David Stoll, professor of anthropology, was quoted in a New York Times story about the seemingly intractable crisis of smuggling children from Central America to the United States. “It’s a pyramid scheme,” said Stoll. “The only way [families] can recoup their losses is by passing the game on to those below them.”

Orion Lewis, visiting assistant professor of political science, was quoted in a story in The Atlantic, “Can Protest be Too Peaceful?” Discussing the role of domestic vs. international media in helping the cause of protesters, Lewis said, “I would say that favorable international coverage of the Hong Kong protests might help them on the margins, but will not be a decisive factor.”

Middlebury student Ho Wang Adrian Leong ’16 was featured in a video news story produced by The Guardian, in which Leong describes the role of youth in leading the protests for voting rights in Hong Kong. ”It seems like this generation is willing to break the law and to dirty their own records just for a cause they believe in,” said Leong in his interview. “This is the kind of break-through that the government has never seen before–a young generation that is not willing to back down…we are wiling to fight until the end. It doesn’t really matter what’s the outcome.”

“The brooding realism of Robert Gober, which will be haunting 13 galleries at the Museum of Modern Art beginning Saturday, is as American as apple pie — with the sugar left out, “wrote New York Times critic Roberta Smith in her review of the current exhibition by Middlebury alumnus Robert Gober ’76. “There are more layers of history and meaning to be explored here, but Mr. Gober’s great subjects are autonomy and self-knowledge, which this exhibition demonstrates at nearly every turn.”
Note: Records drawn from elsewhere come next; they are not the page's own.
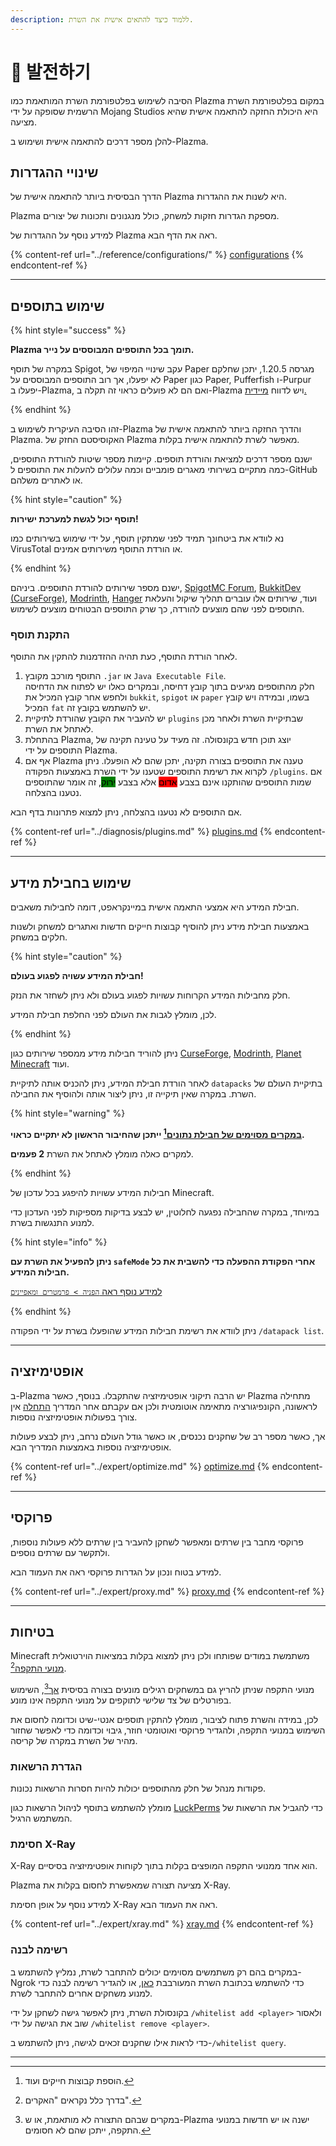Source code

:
 ```yaml
---
description: ללמוד כיצד להתאים אישית את השרת.
---
```


# 📶 발전하기

הסיבה לשימוש בפלטפורמת השרת המותאמת כמו Plazma במקום בפלטפורמת השרת הרשמית שסופקה על ידי Mojang Studios היא היכולת החזקה להתאמה אישית שהיא מציעה.

להלן מספר דרכים להתאמה אישית ושימוש ב-Plazma.

## שינויי ההגדרות <a href="#id-1" id="id-1"></a>

הדרך הבסיסית ביותר להתאמה אישית של Plazma היא לשנות את ההגדרות.

Plazma מספקת הגדרות חזקות למשחק, כולל מנגנונים ותכונות של יצורים.

למידע נוסף על ההגדרות של Plazma ראה את הדף הבא.

{% content-ref url="../reference/configurations/" %}
[configurations](../reference/configurations/)
{% endcontent-ref %}

***

## שימוש בתוספים <a href="#id-2" id="id-2"></a>

{% hint style="success" %}

**Plazma תומך בכל התוספים המבוססים על נייר.**

במקרה של תוסף Spigot, עקב שינויי המיפוי של Paper מגרסה 1.20.5, יתכן שחלקם לא יפעלו, אך רוב התוספים המבוססים על Paper כגון Paper, Pufferfish ו-Purpur יפעלו ב-Plazma, ואם הם לא פועלים כראוי זה תקלה ב-Plazma ויש לדווח [מיידית.](../diagnosis/plugins.md)

{% endhint %}

זהו הסיבה העיקרית לשימוש ב-Plazma והדרך החזקה ביותר להתאמה אישית של Plazma.
האקוסיסטם החזק של Plazma מאפשר לשרת להתאמה אישית בקלות.

ישנם מספר דרכים למציאת והורדת תוספים. קיימות מספר שיטות להורדת התוספים, כמה מתקיים בשירותי מאגרים פומביים וכמה עלולים להעלות את התוספים ל-GitHub או לאתרים משלהם.

{% hint style="caution" %}

**תוסף יכול לגשת למערכת ישירות!**

נא לוודא את ביטחונך תמיד לפני שמתקין תוסף, על ידי שימוש בשירותים כמו VirusTotal או הורדת התוסף משירותים אמינים.

{% endhint %}

ישנם מספר שירותים להורדת התוספים. ביניהם, [SpigotMC Forum](https://www.spigotmc.org/resources/), [BukkitDev (CurseForge)](https://dev.bukkit.org/bukkit-plugins), [Modrinth](https://modrinth.com/plugins), [Hanger](https://hangar.papermc.io/) ועוד, שירותים אלו עוברים תהליך שיקול והעלאת התוספים לפני שהם מוצעים להורדה, כך שרק התוספים הבטוחים מוצעים לשימוש.

### התקנת תוסף <a href="#id-2.1" id="id-2.1"></a>

לאחר הורדת התוסף, כעת תהיה ההזדמנות להתקין את התוסף.

1. התוסף מורכב מקובץ `.jar` או `Java Executable File`.\
   חלק מהתוספים מגיעים בתוך קובץ דחיסה, ובמקרים כאלו
   יש לפתוח את הדחיסה ולחפש אחר קובץ המכיל את `bukkit`, `spigot` או `paper` בשמו, ובמידה ויש קובץ המכיל `fat` יש להשתמש בקובץ זה.
2. יש להעביר את הקובץ שהורדת לתיקיית `plugins` שבתיקיית השרת ולאחר מכן לאתחל את השרת.
3. בהתחלת Plazma, יוצג תוכן חדש בקונסולה.
   זה מעיד על טעינה תקינה של התוספים על ידי Plazma.
4. אף אם Plazma טענה את התוספים בצורה תקינה, יתכן שהם לא הופעלו.
   ניתן לקרוא את רשימת התוספים שטענו על ידי השרת באמצעות הפקודה `/plugins`.
   אם שמות התוספים שהותקנו אינם בצבע <mark style="background-color:red;">אדום</mark>
   אלא בצבע <mark style="background-color:green;">ירוק</mark>, זה אומר שהתוספים נטענו בהצלחה.

אם התוספים לא נטענו בהצלחה, ניתן למצוא פתרונות בדף הבא.

{% content-ref url="../diagnosis/plugins.md" %}
[plugins.md](../diagnosis/plugins.md)
{% endcontent-ref %}

***

## שימוש בחבילת מידע <a href="#id-3" id="id-3"></a>

חבילת המידע היא אמצעי התאמה אישית במיינקראפט, דומה לחבילות משאבים.

באמצעות חבילת מידע ניתן להוסיף קבוצות חייקים חדשות ואתגרים למשחק ולשנות חלקים במשחק.

{% hint style="caution" %}

**חבילת המידע עשויה לפגוע בעולם!**

חלק מחבילות המידע הקרוחות עשויות לפגוע בעולם ולא ניתן לשחזר את הנזק.

לכן, מומלץ לגבות את העולם לפני החלפת חבילת המידע.

{% endhint %}

ניתן להוריד חבילות מידע ממספר שירותים כגון [CurseForge](https://www.curseforge.com/minecraft/search?page=1\&pageSize=50\&sortBy=relevancy\&class=data-packs), [Modrinth](https://modrinth.com/datapacks), [Planet Minecraft](https://www.planetminecraft.com/data-packs/) ועוד.

לאחר הורדת חבילת המידע, ניתן להכניס אותה לתיקיית `datapacks` בתיקיית העולם של השרת.
במקרה שאין תיקייה זו, ניתן ליצור אותה ולהוסיף את החבילה.

{% hint style="warning" %}

**[במקרים מסוימים של חבילת נתונים](#user-content-fn-2)[^2] ייתכן שהחיבור הראשון לא יתקיים כראוי.**

למקרים כאלה מומלץ לאתחל את השרת **2 פעמים**.

{% endhint %}

חבילות המידע עשויות להיפגע בכל עדכון של Minecraft.

במיוחד, במקרה שהחבילה נפגעה לחלוטין, יש לבצע בדיקות מספיקות לפני העדכון כדי למנוע התנגשות בשרת.

{% hint style="info" %}

**ניתן להפעיל את השרת עם `safeMode` אחרי הפקודת ההפעלה כדי להשבית את כל חבילות המידע.**

[למידע נוסף ראה `הפניה > פרמטרים ומאפיינים`](../reference/arguments.md#safeMode)

{% endhint %}

ניתן לוודא את רשימת חבילות המידע שהופעלו בשרת על ידי הפקודה `/datapack list`.

***

## אופטימיזציה <a href="#id-4" id="id-4"></a>

ב-Plazma יש הרבה תיקוני אופטימיזציה שהתקבלו. בנוסף, כאשר Plazma מתחילה לראשונה, הקונפיגורציה מתאימה אוטומטית
ולכן אם עקבתם אחר המדריך [התחלה](./README.md) אין צורך בפעולות אופטימיזציה נוספות.

אך, כאשר מספר רב של שחקנים נכנסים, או כאשר גודל העולם נרחב,
ניתן לבצע פעולות אופטימיזציה נוספות באמצעות המדריך הבא.

{% content-ref url="../expert/optimize.md" %}
[optimize.md](../expert/optimize.md)
{% endcontent-ref %}

***

## פרוקסי <a href="#id-5" id="id-5"></a>

פרוקסי מחבר בין שרתים ומאפשר לשחקן להעביר בין שרתים ללא פעולות נוספות,
ולתקשר עם שרתים נוספים.

למידע בטוח ונכון על הגדרות פרוקסי ראה את העמוד הבא.

{% content-ref url="../expert/proxy.md" %}
[proxy.md](../expert/proxy.md)
{% endcontent-ref %}

***

## בטיחות <a href="#id-5" id="id-5"></a>

Minecraft משתמשת במודים שפותחו ולכן ניתן למצוא בקלות במציאות הוירטואלית [מנועי התקפה](#user-content-fn-3)[^3].

מנועי התקפה שניתן להריץ גם במשחקים רגילים מונעים בצורה בסיסית [אך](#user-content-fn-4)[^4],
השימוש בפורטלים של צד שלישי לתוקפים על מנועי התקפה אינו מונע.

לכן, במידה והשרת פתוח לציבור, מומלץ להתקין תוספים אנטי-שיט וכדומה לחסום את השימוש במנועי התקפה,
ולהגדיר פרוקסי ואוטומטי חוזר, גיבוי וכדומה כדי לאפשר שחזור מהיר של השרת במקרה של קריסה.

### הגדרת הרשאות <a href="#id-5.1" id="id-5.1"></a>

פקודות מנהל של חלק מהתוספים יכולות להיות חסרות הרשאות נכונות.

מומלץ להשתמש בתוסף לניהול הרשאות כגון
[LuckPerms](https://luckperms.net/)
כדי להגביל את הרשאות של המשתמש הרגיל.

### חסימת X-Ray <a href="#id-5.2" id="id-5.2"></a>

X-Ray הוא אחד ממנועי התקפה המופצים בקלות בתוך לקוחות אופטימיזציה בסיסיים.

Plazma מציעה תצורה שמאפשרת לחסום בקלות את X-Ray.

למידע נוסף על אופן חסימת X-Ray ראה את העמוד הבא.

{% content-ref url="../expert/xray.md" %}
[xray.md](../expert/xray.md)
{% endcontent-ref %}

### רשימה לבנה <a href="#id-5.3" id="id-5.3"></a>

במקרים בהם רק משתמשים מסוימים יכולים להתחבר לשרת,
נמליץ להשתמש ב-Ngrok כדי להשתמש בכתובת השרת המעורבבת [כאן](./README.md#id-6.2),
או להגדיר רשימה לבנה כדי למנוע משחקים אחרים להתחבר לשרת.

בקונסולת השרת, ניתן לאפשר גישה לשחקן על ידי `/whitelist add <player>` ולאסור שוב את הגישה על ידי `/whitelist remove <player>`.

כדי לראות אילו שחקנים זכאים לגישה, ניתן להשתמש ב-`/whitelist query`.

***

[^1]: או על ידי Minecraft: Bedrock Edition's add-ons.

[^2]: הוספת קבוצות חייקים ועוד.

[^3]: בדרך כלל נקראים "האקרים".

[^4]: במקרים שבהם התצורה לא מותאמת, או ש-Plazma ישנה או יש חדשות במנועי התקפה, ייתכן שהם לא חסומים.

[^5]: כאשר שחקן נכנס לשרת, הוא נכנס דרך שרת פרוקסי Ngrok, וכל פעם שהשרת מתאתחל ניתן לקבל כתובת Ngrok שונה.
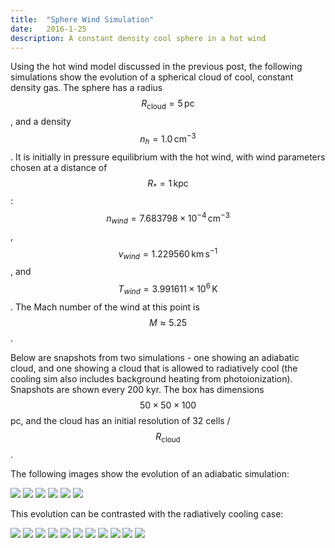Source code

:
```yaml
---
title:  "Sphere Wind Simulation"
date:   2016-1-25
description: A constant density cool sphere in a hot wind 
---
```


Using the hot wind model discussed in the previous post, the following simulations
show the evolution of a spherical cloud of cool, constant density gas. The sphere has a
radius $$R_{\mathrm{cloud}} = 5\,\mathrm{pc}$$, and a density $$n_h = 1.0 \,\mathrm{cm}^{-3}$$. It is initially 
in pressure equilibrium with the hot wind, with wind parameters chosen at a distance of $$R_{*} = 1\,\mathrm{kpc}$$:
$$n_{wind} = 7.683798 \times 10^{-4}\,\mathrm{cm}^{-3}$$, $$v_{wind} = 1.229560\,\mathrm{km}\,\mathrm{s}^{-1}$$,
and $$T_{wind} = 3.991611 \times 10^{6}\,\mathrm{K}$$. The Mach number of the wind at this point is $$M \approx 5.25$$.

Below are snapshots from two simulations - one showing an adiabatic cloud, and one showing a cloud 
that is allowed to radiatively cool (the cooling sim also includes background heating from photoionization).
Snapshots are shown every 200 kyr. The box has dimensions $$50 \times 50 \times 100$$ pc, and the cloud has
an initial resolution of 32 cells / $$R_{\mathrm{cloud}}$$.

The following images show the evolution of an adiabatic simulation:

<img src="{{ site.url }}assets/images/sphere_wind_0a.png">

<img src="{{ site.url }}assets/images/sphere_wind_1a.png">

<img src="{{ site.url }}assets/images/sphere_wind_2a.png">

<img src="{{ site.url }}assets/images/sphere_wind_3a.png">

<img src="{{ site.url }}assets/images/sphere_wind_4a.png">

<img src="{{ site.url }}assets/images/sphere_wind_5a.png">


This evolution can be contrasted with the radiatively cooling case:

<img src="{{ site.url }}assets/images/sphere_wind_0r.png">

<img src="{{ site.url }}assets/images/sphere_wind_1r.png">

<img src="{{ site.url }}assets/images/sphere_wind_2r.png">

<img src="{{ site.url }}assets/images/sphere_wind_3r.png">

<img src="{{ site.url }}assets/images/sphere_wind_4r.png">

<img src="{{ site.url }}assets/images/sphere_wind_5r.png">

<img src="{{ site.url }}assets/images/sphere_wind_6r.png">

<img src="{{ site.url }}assets/images/sphere_wind_7r.png">

<img src="{{ site.url }}assets/images/sphere_wind_8r.png">

<img src="{{ site.url }}assets/images/sphere_wind_9r.png">

<img src="{{ site.url }}assets/images/sphere_wind_10r.png">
Jeffrey Lewis, of the Monterey Institute’s James Martin Center for Nonproliferation Studies, spoke with the Los Angeles Times about North Korean leader Kim Jong Un’s noticeable absence from the public eye and the rumors about what it might mean. ”There are some things out of place,” said Lewis. “Something weird is going on. But they do weird things all the time that shock us.”

In an opinion piece for CNN.com, Professor of English and Creative Writing Jay Parini poses the provocative question, “Would Jesus OK same-sex marriage?” “Even Christians–who once stood uniformly against same-sex marriage–have become more comfortable with the idea,” wrote Parini, “and, one by one, mainstream churches have begun to reconsider it.”